Nice to have a self build system. Of course, nicer would be to have a self programmed system.

How much time? I do not have much time! I never did buildworld. Sometimes I compile the kernel, no more.

I have some compiled programs in /usr/opt, and I decided to reduce the number to the absolutely necessary by using as much packages as necessary. I recognize that packages are a valuable service.

Do you like to compile, to build? Then become a package/port maintainer! There are a lot of orphaned ports, there are a lot of programs that can become a port.


----------



## SirDice (Apr 4, 2022)

Make sure you do a `make clean`, or your build times will be skewed by earlier builds.


----------



## grahamperrin@ (Apr 4, 2022)

SirDice said:


> Make sure you do a `make clean`,



Will it make the subsequent build slower, or faster?


----------



## SirDice (Apr 4, 2022)

grahamperrin said:


> Will it make the subsequent build slower, or faster?

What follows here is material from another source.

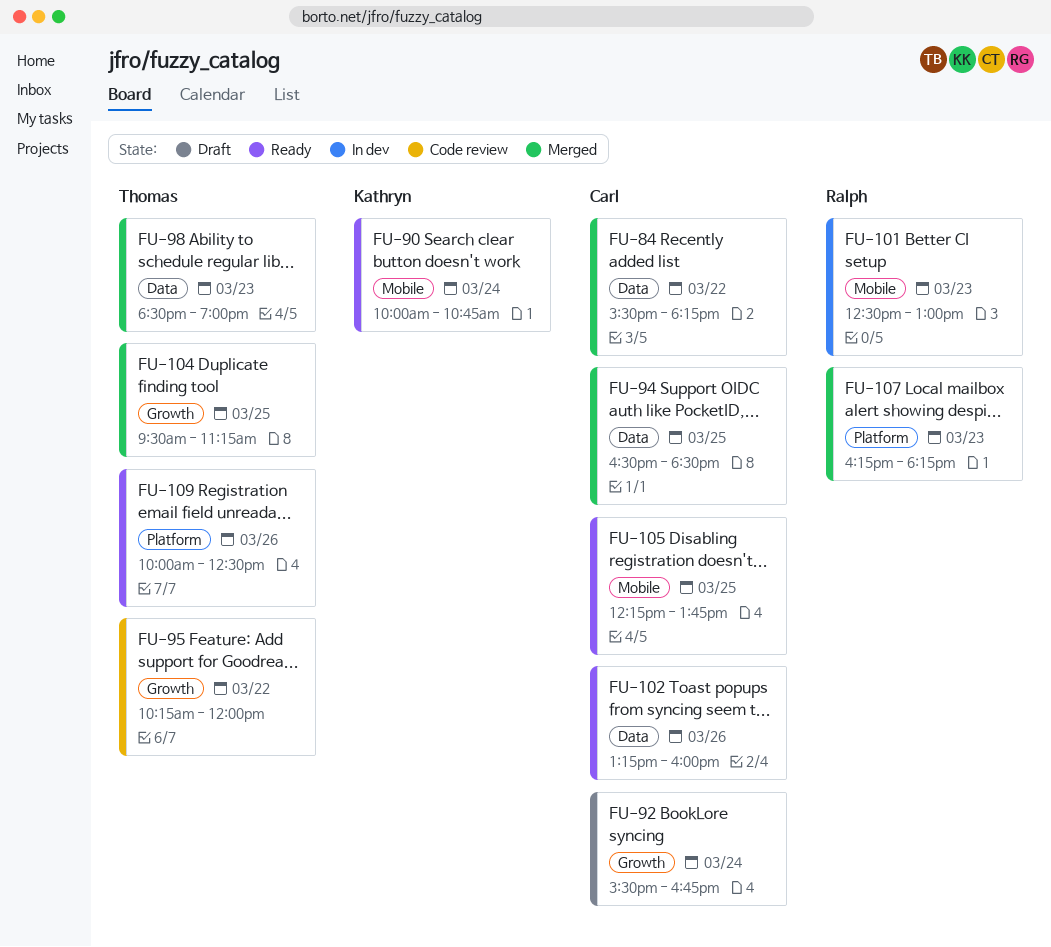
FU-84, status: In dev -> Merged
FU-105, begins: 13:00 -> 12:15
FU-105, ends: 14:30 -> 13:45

If you use WITH_META_MODE it will only rebuild what needs to be rebuild. So this will skew your build times. Numbers are only comparable if they're a "full" build, from start to finish. Hence a `make clean` to clear out any of the previous builds. Or else you're comparing partial build times with complete build times.


----------



## MarcoB (Apr 6, 2022)

Just got a new system after 18 years, so couldn't resist to post here. A full buildworld finished in 1141 seconds. The kernel was built in exactly 100 seconds. So I'm quite happy


----------



## covacat (Apr 6, 2022)

if exit code does not count, under one second


----------



## astyle (Apr 6, 2022)

covacat said:


> if exit code does not count, under one second


Did the compilation even start for you?


----------



## meaw229a (Apr 7, 2022)

MarcoB said:


> Just got a new system after 18 years, so couldn't resist to post here. A full buildworld finished in 1141 seconds. The kernel was built in exactly 100 seconds. So I'm quite happy


What's the hardware?


----------



## MarcoB (Apr 7, 2022)

It's an Intel i9-10900x, 64GB ram, 500GB SSD and a 2TB harddrive.


----------